| Records to process |

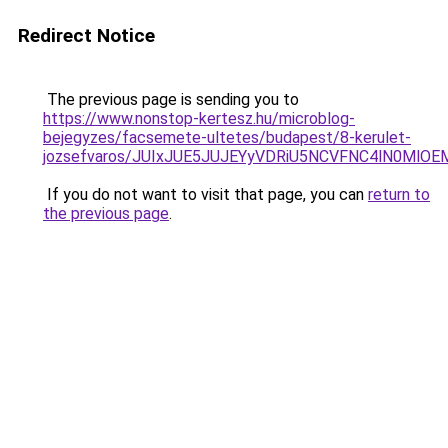
Redirect Notice
The previous page is sending you to
https://www.nonstop-kertesz.hu/microblog-
bejegyzes/facsemete-ultetes/budapest/8-kerulet-
jozsefvaros/JUIxJUE5JUJEYyVDRiU5NCVFNC4lN0M
If you do not want to visit that page, you can
return to
the previous page
.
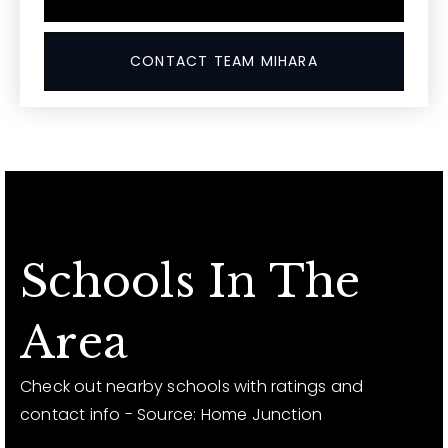
CONTACT TEAM MIHARA
Schools In The
Area
Check out nearby schools with ratings and
contact info - Source: Home Junction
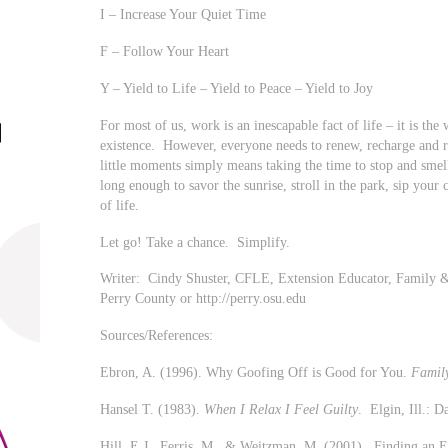
I – Increase Your Quiet Time
F – Follow Your Heart
Y – Yield to Life – Yield to Peace – Yield to Joy
For most of us, work is an inescapable fact of life – it is the
existence. However, everyone needs to renew, recharge and re
little moments simply means taking the time to stop and smel
long enough to savor the sunrise, stroll in the park, sip your 
of life.
Let go! Take a chance. Simplify.
Writer: Cindy Shuster, CFLE, Extension Educator, Fami
Perry County or http://perry.osu.edu
Sources/References:
Ebron, A. (1996). Why Goofing Off is Good for You.
Family
Hansel T. (1983).
When I Relax I Feel Guilty
. Elgin, Ill.: 
Hill, E.J., Ferris, M., & Weitzman, M. (2001). Finding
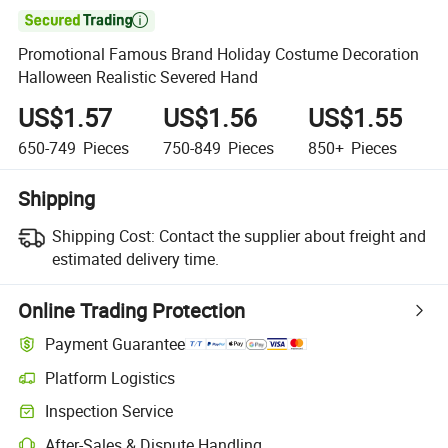

Promotional Famous Brand Holiday Costume Decoration
Halloween Realistic Severed Hand
US$1.57
US$1.56
US$1.55
650-749
Pieces
750-849
Pieces
850+
Pieces
Shipping
Shipping Cost:
Contact the supplier about freight and
estimated delivery time.
Online Trading Protection
Payment Guarantee
Platform Logistics
Inspection Service
After-Sales & Dispute Handling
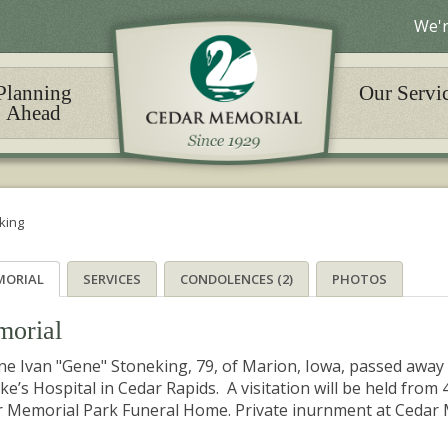
We'r
Planning
Our Servi
Ahead
king
MORIAL
SERVICES
CONDOLENCES (2)
PHOTOS
orial
e Ivan "Gene" Stoneking, 79, of Marion, Iowa, passed away 
uke’s Hospital in Cedar Rapids. A visitation will be held from 
 Memorial Park Funeral Home. Private inurnment at Cedar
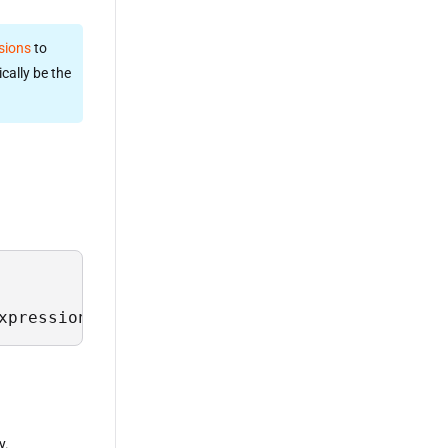
sions
to
cally be the
xpression>;
y.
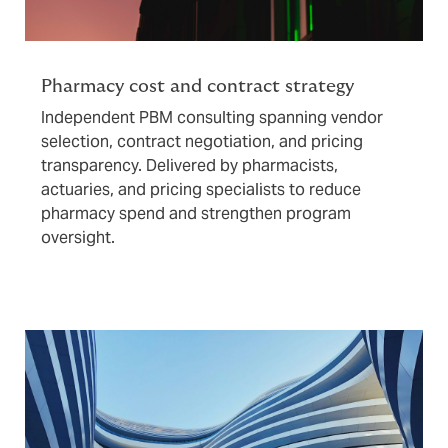
Pharmacy cost and contract strategy
Independent PBM consulting spanning vendor
selection, contract negotiation, and pricing
transparency. Delivered by pharmacists,
actuaries, and pricing specialists to reduce
pharmacy spend and strengthen program
oversight.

| Try it |
Every line above that holds the word "previous" should be copied out.

| Exercise answer |
The previous page is sending you to
the previous page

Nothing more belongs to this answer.